Rekomendasi kesehatan terkait kualitas udara saat ini, yakni kelompok sensitif sebaiknya menghindari beraktivitas di luar ruangan, mengenakan masker saat berada di luar, menutup jendela demi menghindari udara luar yang kotor, dan menyalakan penyaring udara.

Adapun kualitas udara Jakarta tercatat berada pada urutan keempat sebagai kota paling berpolusi di Indonesia, setelah Tangerang Selatan, Banten dengan poin 162; Tangerang, Banten (137), dan Bekasi, Jawa Barat (136).

Sementara itu, Pemerintah Provinsi (Pemprov) DKI Jakarta mendorong kerja sama konkret dengan daerah-daerah penyangga untuk bersama-sama menurunkan emisi, khususnya dari sektor industri yang aktivitasnya turut mempengaruhi udara di Jakarta.
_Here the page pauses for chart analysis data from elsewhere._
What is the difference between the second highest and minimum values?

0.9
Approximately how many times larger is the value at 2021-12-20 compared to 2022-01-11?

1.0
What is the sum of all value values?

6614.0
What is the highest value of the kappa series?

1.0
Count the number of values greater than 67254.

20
Kepala Dinas Lingkungan Hidup DKI Jakarta, Asep Kuswanto menyampaikan penurunan kualitas udara di Jakarta tidak hanya dipengaruhi oleh aktivitas di dalam wilayah saja, tetapi juga oleh kondisi meteorologi dan kontribusi dari daerah-daerah aglomerasi di sekitarnya, seperti Bogor, Depok, Tangerang, Bekasi, dan Cianjur.
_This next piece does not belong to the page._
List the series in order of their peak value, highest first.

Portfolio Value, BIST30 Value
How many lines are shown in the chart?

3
Adapun berdasarkan inventarisasi emisi yang telah dilakukan, diketahui sektor transportasi dan industri masih menjadi dua sumber utama pencemar udara di Jakarta.

Untuk itu, Pemprov DKI Jakarta saat ini fokus pada pengendalian emisi dari dua sektor tersebut melalui sejumlah langkah antara lain memasyarakatkan penggunaan transportasi umum massal dan mewajibkan uji emisi kendaraan bermotor disertai penegakan hukum terutama untuk kendaraan berat.

Upaya lainnya yakni pengawasan ketat terhadap industri seperti melakukan pengukuran emisi menerus pada industri yang berpotensi melakukan pencemaran.

Selain itu, upaya penghijauan, pengendalian pembakaran sampah, serta penjajakan penerapan Kawasan Rendah Emisi Terpadu (KRE-T) juga terus digalakkan untuk memperbaiki kualitas udara secara berkelanjutan.

Asep menambahkan, perubahan perilaku masyarakat dalam hal mobilitas, seperti lebih memilih berjalan kaki, bersepeda, atau naik transportasi umum, juga merupakan bagian penting dari solusi jangka panjang.